- [Exercise objective]: Nothing but the pictures is dropped; write out all the remaining data below exactly.

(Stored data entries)
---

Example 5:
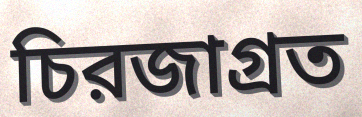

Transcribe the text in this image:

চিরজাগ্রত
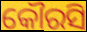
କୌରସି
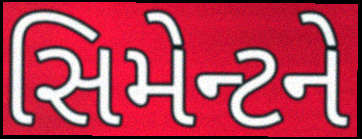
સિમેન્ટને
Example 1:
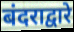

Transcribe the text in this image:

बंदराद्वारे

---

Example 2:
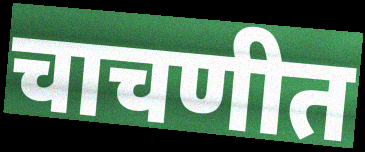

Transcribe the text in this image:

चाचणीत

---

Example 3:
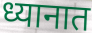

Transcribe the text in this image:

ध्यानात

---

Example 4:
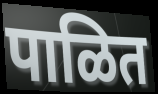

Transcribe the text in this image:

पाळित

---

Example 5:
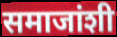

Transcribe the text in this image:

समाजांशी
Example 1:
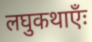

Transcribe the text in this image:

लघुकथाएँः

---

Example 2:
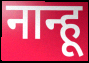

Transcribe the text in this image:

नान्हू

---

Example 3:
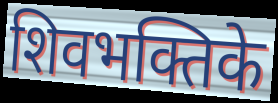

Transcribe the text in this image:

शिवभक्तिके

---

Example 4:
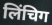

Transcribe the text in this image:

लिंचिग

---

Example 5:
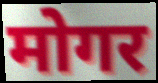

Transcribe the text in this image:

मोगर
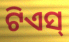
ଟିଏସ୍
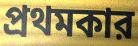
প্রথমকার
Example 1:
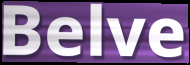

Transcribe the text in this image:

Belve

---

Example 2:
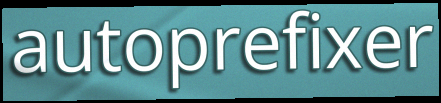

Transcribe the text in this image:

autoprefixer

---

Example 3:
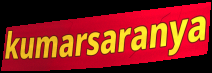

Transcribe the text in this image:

- [Exercise result]:
---

Example 5:

Transcribe the text in this image:

চিরজাগ্রত
କୌରସି
સિમેન્ટને
Example 1:

Transcribe the text in this image:

बंदराद्वारे

---

Example 2:

Transcribe the text in this image:

चाचणीत

---

Example 3:

Transcribe the text in this image:

ध्यानात

---

Example 4:

Transcribe the text in this image:

पाळित

---

Example 5:

Transcribe the text in this image:

समाजांशी
Example 1:

Transcribe the text in this image:

लघुकथाएँः

---

Example 2:

Transcribe the text in this image:

नान्हू

---

Example 3:

Transcribe the text in this image:

शिवभक्तिके

---

Example 4:

Transcribe the text in this image:

लिंचिग

---

Example 5:

Transcribe the text in this image:

मोगर
ଟିଏସ୍
প্রথমকার
Example 1:

Transcribe the text in this image:

Belve

---

Example 2:

Transcribe the text in this image:

autoprefixer

---

Example 3:

Transcribe the text in this image:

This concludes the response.